I spent three days this last week attending the LCMS Rural & Small Town Ministries Conference in Storm Lake, Iowa. It would be inaccurate to trash the conference as a waste of time, but it would also be shortsighted to say that the conference offered all the answers either. In that respect, this article will look for what the conference did offer and what resulted from it, both here in the short term and in the long term.
The reality is that there are no easy answers. It is easy for a congregation to be told to simply preach the Word and good things will come. But, if a congregation has preached the Word faithfully for 100 years and all it sees is dwindling attendance as its core members are getting older and its younger members are moving away to the bright lights and jobs of the big city, what is the congregation to think?
It is easy for a congregation to be told to open its eyes to the mission field that now surrounds it, but while that is certainly true in many communities, in others that mission field is either not new, or it is not nearly as obvious as everyone says it is.
It is easy for a financial guy to tell you that congregations should establish an endowment fund to generate income to pay a pastor or for missions or for any number of other things, but endowment funds that produce significant annual interest are quite large, and really, how often does one of those gifts come across?
Perhaps the major bone of contention that I must argue is that the definition of what a rural and small town is, is quite simply too broad. The situation a town of 15,000 faces is going to be far different than that of a town of 1,000 faces, and even that is going to be far different than what a town of less than 500 faces, and even that is going to be different than what a church with no town faces.
And so in that respect, the job of any rural and small town ministry group is complicated immensely by the fact that no two rural or small town congregations are going to be the same. They are vastly different in their circumstances in ways that suburban and even inner city congregations are not. What characteristics rural and small town congregations do share can be capitalized on in whatever way is possible, but to apply blanket ideas or programs is doomed to failure.
Perhaps the one thing that a rural and small town group can do is the facilitation for the sharing of ideas. Gather pastors and lay leaders from congregations for a 2-3 day conference, have some main presenters to lead Bible study and ask thought provoking questions, and then step back and allow for the sharing of ideas.
There is now no need for fundraising for some big new program that is going to sweep across Synod. The reality is that those in rural and small towns are the ones who know their circumstances best, they now what has worked and what has not worked, and they know what needs to be done. No studies needed, no new videos or tracts needed at all.
Because when you come down to it, the Word preached in all its truth and purity is what works. How that Word gets out into the homes and the hearts of the people in the community is what varies from town to town, and that is where the facilitating of ideas comes in.

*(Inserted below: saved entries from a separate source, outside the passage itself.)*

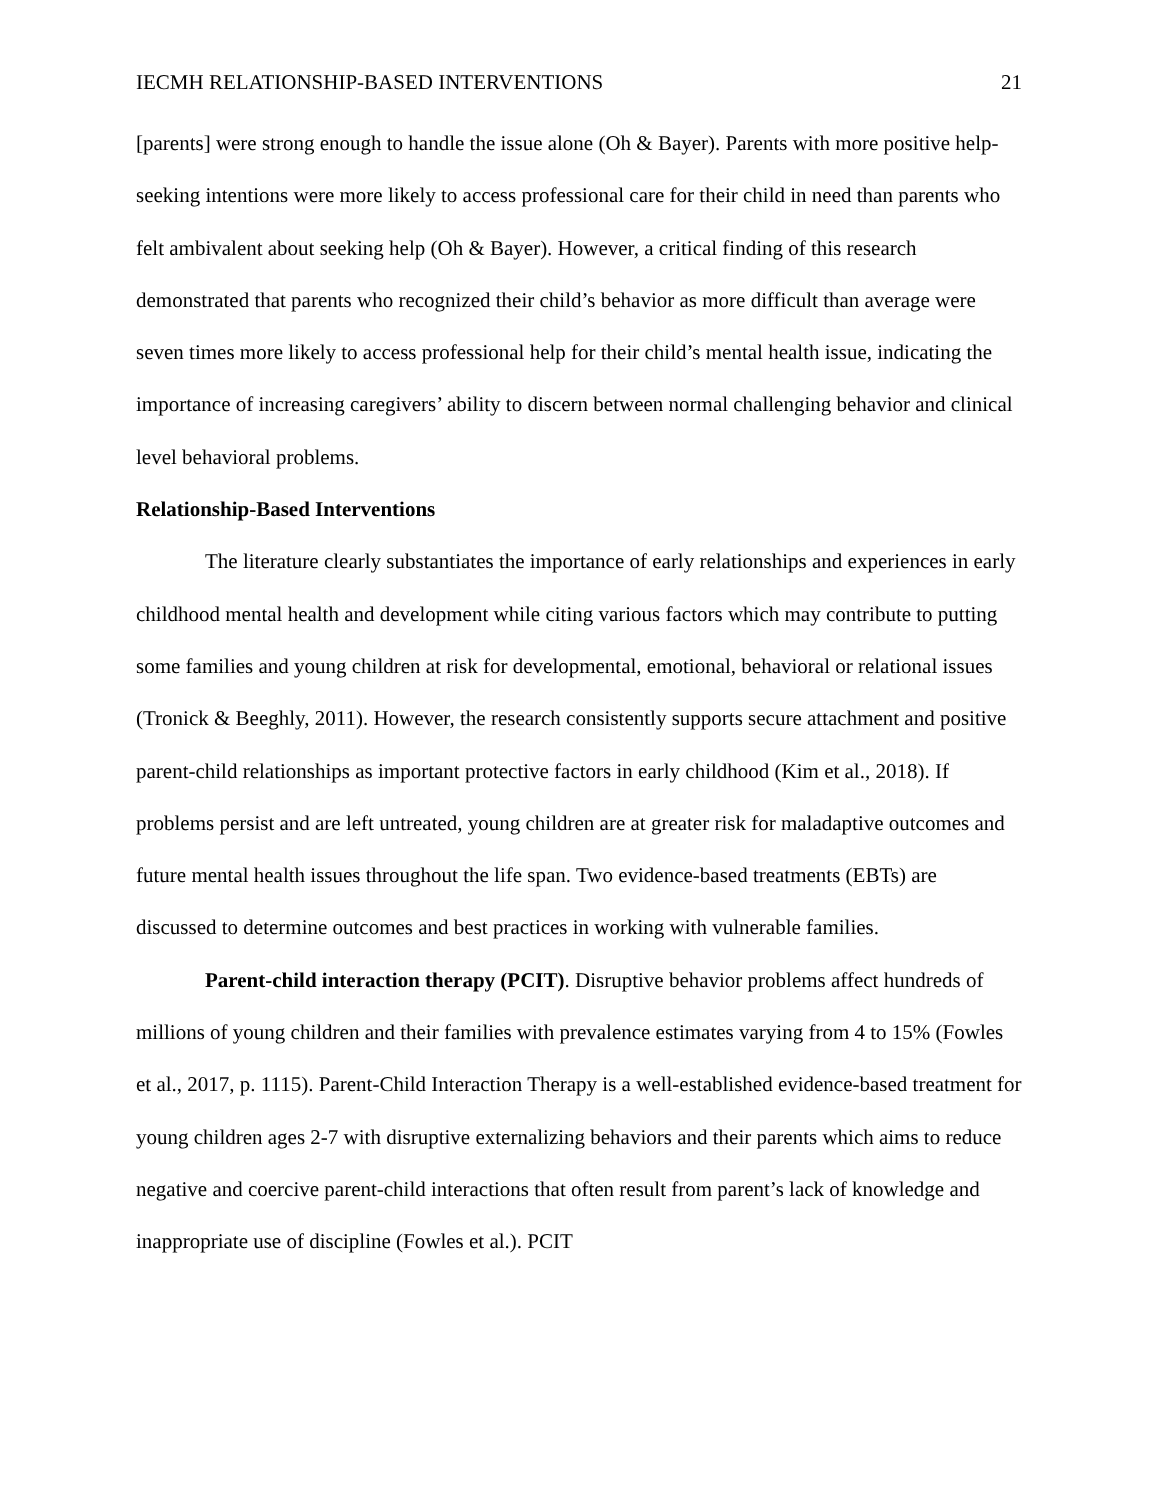IECMH RELATIONSHIP-BASED INTERVENTIONS 21
[parents] were strong enough to handle the issue alone (Oh & Bayer). Parents with more positive help-seeking intentions were more likely to access professional care for their child in need than parents who felt ambivalent about seeking help (Oh & Bayer). However, a critical finding of this research demonstrated that parents who recognized their child’s behavior as more difficult than average were seven times more likely to access professional help for their child’s mental health issue, indicating the importance of increasing caregivers’ ability to discern between normal challenging behavior and clinical level behavioral problems.
Relationship-Based Interventions
The literature clearly substantiates the importance of early relationships and experiences in early childhood mental health and development while citing various factors which may contribute to putting some families and young children at risk for developmental, emotional, behavioral or relational issues (Tronick & Beeghly, 2011). However, the research consistently supports secure attachment and positive parent-child relationships as important protective factors in early childhood (Kim et al., 2018). If problems persist and are left untreated, young children are at greater risk for maladaptive outcomes and future mental health issues throughout the life span. Two evidence-based treatments (EBTs) are discussed to determine outcomes and best practices in working with vulnerable families.
Parent-child interaction therapy (PCIT). Disruptive behavior problems affect hundreds of millions of young children and their families with prevalence estimates varying from 4 to 15% (Fowles et al., 2017, p. 1115). Parent-Child Interaction Therapy is a well-established evidence-based treatment for young children ages 2-7 with disruptive externalizing behaviors and their parents which aims to reduce negative and coercive parent-child interactions that often result from parent’s lack of knowledge and inappropriate use of discipline (Fowles et al.). PCIT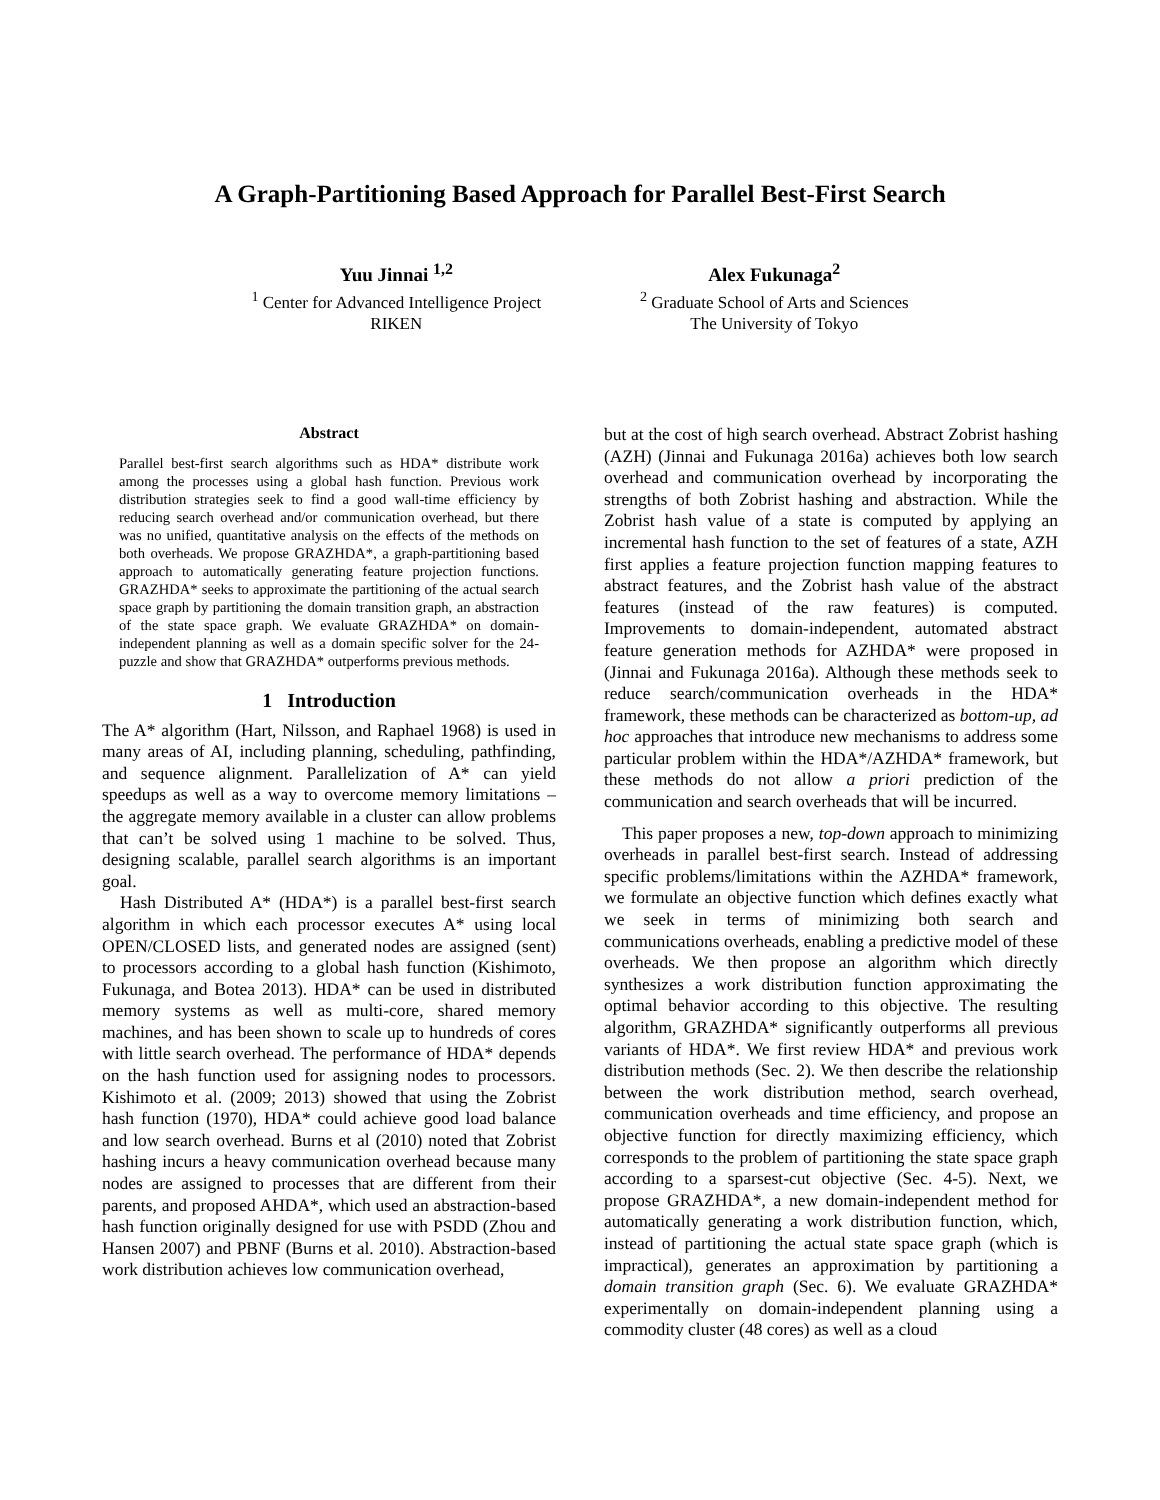A Graph-Partitioning Based Approach for Parallel Best-First Search
Yuu Jinnai <sup>1,2</sup>
<sup>1</sup> Center for Advanced Intelligence Project
RIKEN
Alex Fukunaga<sup>2</sup>
<sup>2</sup> Graduate School of Arts and Sciences
The University of Tokyo
Abstract
Parallel best-first search algorithms such as HDA* distribute work among the processes using a global hash function. Previous work distribution strategies seek to find a good wall-time efficiency by reducing search overhead and/or communication overhead, but there was no unified, quantitative analysis on the effects of the methods on both overheads. We propose GRAZHDA*, a graph-partitioning based approach to automatically generating feature projection functions. GRAZHDA* seeks to approximate the partitioning of the actual search space graph by partitioning the domain transition graph, an abstraction of the state space graph. We evaluate GRAZHDA* on domain-independent planning as well as a domain specific solver for the 24-puzzle and show that GRAZHDA* outperforms previous methods.
1 Introduction
The A* algorithm (Hart, Nilsson, and Raphael 1968) is used in many areas of AI, including planning, scheduling, pathfinding, and sequence alignment. Parallelization of A* can yield speedups as well as a way to overcome memory limitations – the aggregate memory available in a cluster can allow problems that can’t be solved using 1 machine to be solved. Thus, designing scalable, parallel search algorithms is an important goal.
Hash Distributed A* (HDA*) is a parallel best-first search algorithm in which each processor executes A* using local OPEN/CLOSED lists, and generated nodes are assigned (sent) to processors according to a global hash function (Kishimoto, Fukunaga, and Botea 2013). HDA* can be used in distributed memory systems as well as multi-core, shared memory machines, and has been shown to scale up to hundreds of cores with little search overhead. The performance of HDA* depends on the hash function used for assigning nodes to processors. Kishimoto et al. (2009; 2013) showed that using the Zobrist hash function (1970), HDA* could achieve good load balance and low search overhead. Burns et al (2010) noted that Zobrist hashing incurs a heavy communication overhead because many nodes are assigned to processes that are different from their parents, and proposed AHDA*, which used an abstraction-based hash function originally designed for use with PSDD (Zhou and Hansen 2007) and PBNF (Burns et al. 2010). Abstraction-based work distribution achieves low communication overhead,
but at the cost of high search overhead. Abstract Zobrist hashing (AZH) (Jinnai and Fukunaga 2016a) achieves both low search overhead and communication overhead by incorporating the strengths of both Zobrist hashing and abstraction. While the Zobrist hash value of a state is computed by applying an incremental hash function to the set of features of a state, AZH first applies a feature projection function mapping features to abstract features, and the Zobrist hash value of the abstract features (instead of the raw features) is computed. Improvements to domain-independent, automated abstract feature generation methods for AZHDA* were proposed in (Jinnai and Fukunaga 2016a). Although these methods seek to reduce search/communication overheads in the HDA* framework, these methods can be characterized as bottom-up, ad hoc approaches that introduce new mechanisms to address some particular problem within the HDA*/AZHDA* framework, but these methods do not allow a priori prediction of the communication and search overheads that will be incurred.
This paper proposes a new, top-down approach to minimizing overheads in parallel best-first search. Instead of addressing specific problems/limitations within the AZHDA* framework, we formulate an objective function which defines exactly what we seek in terms of minimizing both search and communications overheads, enabling a predictive model of these overheads. We then propose an algorithm which directly synthesizes a work distribution function approximating the optimal behavior according to this objective. The resulting algorithm, GRAZHDA* significantly outperforms all previous variants of HDA*. We first review HDA* and previous work distribution methods (Sec. 2). We then describe the relationship between the work distribution method, search overhead, communication overheads and time efficiency, and propose an objective function for directly maximizing efficiency, which corresponds to the problem of partitioning the state space graph according to a sparsest-cut objective (Sec. 4-5). Next, we propose GRAZHDA*, a new domain-independent method for automatically generating a work distribution function, which, instead of partitioning the actual state space graph (which is impractical), generates an approximation by partitioning a domain transition graph (Sec. 6). We evaluate GRAZHDA* experimentally on domain-independent planning using a commodity cluster (48 cores) as well as a cloud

Because of all the presenters in Iowa, both in the large group and in small groups, three should be made special mention of:
1) Rev. Dr. Lee Hagan presented on how the work of spreading the Gospel to people in need of salvation is just as important and just as valid in rural and small towns as it is in large urban and suburban congregations. The sacraments are no less valid, the people no less faithful, the forgiveness offered no less sure and certain.
2) Dr. Luther Snow presented on Asset Mapping, and how congregations can take the positives that they have, and turn them into new ways to preach the Gospel just by doing some creative thinking.
3) Rev. Dr. Matt Harrison presented on issues that he has spoken on at the larger Synod level, but applied them directly to his own experience in rural and small towns in Iowa. He again implored pastors to improve their preaching of Law and Gospel; the reality is that some of the decline in the membership and attendance can be attributed to the failure of pastors to effectively preach Law and Gospel. How you improve preaching is still a mystery to me (although I do have my own ideas), but he did advocate the reading of Luther and others, as well as the need for continuing education. And he also again implored the practice of visitation; showing up unannounced at people’s homes and businesses and just visiting with them about their work and daily life. This also involves the pastor getting out into the community and eating at the café and going to events at the school. None of what he said is specific to rural and small towns, but both are vitally important in rural and small towns in ways that will not always show up in larger communities.
More could be said, and perhaps later more will be said. But for now, that is where it all stands.